• _Work instruction 1_
In the exhibition announcement below, list every country the artists have family connections to.
• _Work instruction 2_
According to the exhibition announcement below, which institute helped develop the fragrance laboratory?
• _Work instruction 3_
Write out everything in the exhibition announcement below from "Neyen Pailamilla’s artistic" down to "and Slavery Studies.".

• _Passage to read_
-----

Exhibition Opening: Knowing Plants – Ecologies of Memory and Practice
19 March 2026
4:00 PM – Performance by Neyen Pailamilla in the Botanical Gardens of the University of Bonn
Meeting point: Café Nees, Meckenheimer Allee 169, 53115 Bonn
6:00 PM – Exhibition Opening at the Global Heritage Lab @ P26
Poststraße 26, 53111 Bonn
We warmly invite you to the opening of the exhibition Plant Knowledge – Ecologies of Remembering and Acting.
What forms of knowledge shape the ways we relate to plants and our environment – and how can we create sustainable relationships with them?
The exhibition invites visitors to engage with historically shaped relationships with plants, ecosystems, and waters, and to reflect together on more responsible ways of engaging with the environment.
Across the four seasons, artists with family connections to Chile, Australia and New Zealand, Nigeria, Mauritius, India, and Jamaica enter into dialogue with researchers from the University of Bonn and members of the city’s wider community. Together, they create a space for learning and encounter that explores questions of sustainability, memory, and transformation from transdisciplinary perspectives.
On 19 March, Neyen Pailamilla will open the exhibition cycle with their performance Transplant: Healing in the Mapuche Diaspora. The performance begins in the Botanical Gardens, highlighting the dialogue between natural and cultural sciences, art and society, and humans and the environment.
Neyen Pailamilla’s artistic work is also the focus of the first chapter, Spring: What Does Pewen Dream Of? Several participatory elements accompany the chapter. In the fragrance laboratory – developed in collaboration with the Institute of Pharmaceutical Biology – visitors can explore the scent of the sacred Mapuche tree, Pewen. Two reading areas, curated by the first Black library in North Rhine-Westphalia, the Theodor Wonja Michael Library, and by the children’s and young people’s bookshop Kleiner Laden e.V., invite visitors to linger, browse, and reflect.
The exhibition is supported by the Bonn Center for Dependency and Slavery Studies.
We look forward to welcoming you and to the conversations the exhibition will inspire.

-----

• _Dataset content_
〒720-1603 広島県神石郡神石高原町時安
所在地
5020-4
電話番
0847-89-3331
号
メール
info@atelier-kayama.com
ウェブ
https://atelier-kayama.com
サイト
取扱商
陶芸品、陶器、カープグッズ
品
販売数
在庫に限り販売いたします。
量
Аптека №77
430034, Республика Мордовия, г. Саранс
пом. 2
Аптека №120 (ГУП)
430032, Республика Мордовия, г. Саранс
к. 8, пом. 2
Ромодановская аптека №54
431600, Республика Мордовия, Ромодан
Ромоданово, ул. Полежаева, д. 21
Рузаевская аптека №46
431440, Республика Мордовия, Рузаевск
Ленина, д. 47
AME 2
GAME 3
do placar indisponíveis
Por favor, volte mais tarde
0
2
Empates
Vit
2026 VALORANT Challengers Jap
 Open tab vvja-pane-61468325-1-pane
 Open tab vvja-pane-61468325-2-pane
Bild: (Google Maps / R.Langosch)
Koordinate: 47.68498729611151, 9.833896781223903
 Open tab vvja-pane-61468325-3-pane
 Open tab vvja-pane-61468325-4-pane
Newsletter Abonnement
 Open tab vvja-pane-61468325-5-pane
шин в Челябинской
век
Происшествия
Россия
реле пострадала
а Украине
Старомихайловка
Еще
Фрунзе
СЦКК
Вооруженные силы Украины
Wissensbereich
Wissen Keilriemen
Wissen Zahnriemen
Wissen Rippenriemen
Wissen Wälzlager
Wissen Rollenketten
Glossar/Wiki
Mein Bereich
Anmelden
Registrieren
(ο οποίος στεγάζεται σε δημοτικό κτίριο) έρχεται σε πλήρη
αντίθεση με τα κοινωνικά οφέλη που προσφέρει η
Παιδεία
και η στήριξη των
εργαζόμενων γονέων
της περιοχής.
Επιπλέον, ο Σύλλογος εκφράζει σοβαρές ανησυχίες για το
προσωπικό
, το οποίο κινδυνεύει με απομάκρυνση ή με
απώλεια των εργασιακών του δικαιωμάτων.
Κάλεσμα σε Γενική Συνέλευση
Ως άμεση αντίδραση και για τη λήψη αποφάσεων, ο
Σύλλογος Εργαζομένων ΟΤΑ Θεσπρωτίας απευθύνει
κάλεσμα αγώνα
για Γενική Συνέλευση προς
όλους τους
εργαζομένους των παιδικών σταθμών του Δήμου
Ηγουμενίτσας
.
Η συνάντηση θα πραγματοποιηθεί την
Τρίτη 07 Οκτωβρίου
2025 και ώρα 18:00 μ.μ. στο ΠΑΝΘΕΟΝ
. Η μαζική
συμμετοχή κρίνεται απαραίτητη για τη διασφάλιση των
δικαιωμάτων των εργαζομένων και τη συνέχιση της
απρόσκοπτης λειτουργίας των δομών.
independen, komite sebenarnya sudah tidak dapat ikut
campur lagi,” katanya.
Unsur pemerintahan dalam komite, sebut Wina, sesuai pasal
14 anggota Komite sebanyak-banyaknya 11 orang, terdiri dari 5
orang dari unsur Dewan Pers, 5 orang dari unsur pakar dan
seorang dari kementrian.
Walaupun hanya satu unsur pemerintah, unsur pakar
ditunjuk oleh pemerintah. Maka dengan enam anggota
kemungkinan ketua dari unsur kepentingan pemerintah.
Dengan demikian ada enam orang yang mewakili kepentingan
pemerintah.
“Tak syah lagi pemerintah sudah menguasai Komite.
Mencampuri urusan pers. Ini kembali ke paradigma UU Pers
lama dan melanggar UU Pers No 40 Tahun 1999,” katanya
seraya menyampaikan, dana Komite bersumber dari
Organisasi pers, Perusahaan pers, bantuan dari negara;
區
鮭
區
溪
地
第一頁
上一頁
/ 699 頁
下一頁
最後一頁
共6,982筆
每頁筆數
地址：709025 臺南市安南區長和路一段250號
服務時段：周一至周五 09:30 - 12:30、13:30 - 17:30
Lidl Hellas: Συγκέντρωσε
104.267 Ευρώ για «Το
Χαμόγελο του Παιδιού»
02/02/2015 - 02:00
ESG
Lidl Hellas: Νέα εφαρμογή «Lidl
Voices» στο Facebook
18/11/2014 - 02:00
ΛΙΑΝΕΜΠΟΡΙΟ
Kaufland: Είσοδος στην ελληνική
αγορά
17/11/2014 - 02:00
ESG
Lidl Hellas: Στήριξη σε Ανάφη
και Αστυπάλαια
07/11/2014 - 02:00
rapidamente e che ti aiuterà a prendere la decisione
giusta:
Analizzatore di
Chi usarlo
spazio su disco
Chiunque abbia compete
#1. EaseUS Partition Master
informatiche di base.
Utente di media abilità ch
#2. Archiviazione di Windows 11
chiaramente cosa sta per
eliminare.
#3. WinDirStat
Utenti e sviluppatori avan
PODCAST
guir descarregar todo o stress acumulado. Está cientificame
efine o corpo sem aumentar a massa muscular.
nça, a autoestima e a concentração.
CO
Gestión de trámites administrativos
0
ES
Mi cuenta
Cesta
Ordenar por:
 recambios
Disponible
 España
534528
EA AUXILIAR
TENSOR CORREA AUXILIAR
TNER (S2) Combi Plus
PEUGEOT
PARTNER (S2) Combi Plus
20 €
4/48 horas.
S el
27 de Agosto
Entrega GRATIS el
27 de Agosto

-----

• _Written answer 1_
Chile, Australia, New Zealand, Nigeria, Mauritius, India, Jamaica

• _Written answer 2_
The Institute of Pharmaceutical Biology.

• _Written answer 3_
Neyen Pailamilla’s artistic work is also the focus of the first chapter, Spring: What Does Pewen Dream Of? Several participatory elements accompany the chapter. In the fragrance laboratory – developed in collaboration with the Institute of Pharmaceutical Biology – visitors can explore the scent of the sacred Mapuche tree, Pewen. Two reading areas, curated by the first Black library in North Rhine-Westphalia, the Theodor Wonja Michael Library, and by the children’s and young people’s bookshop Kleiner Laden e.V., invite visitors to linger, browse, and reflect.
The exhibition is supported by the Bonn Center for Dependency and Slavery Studies.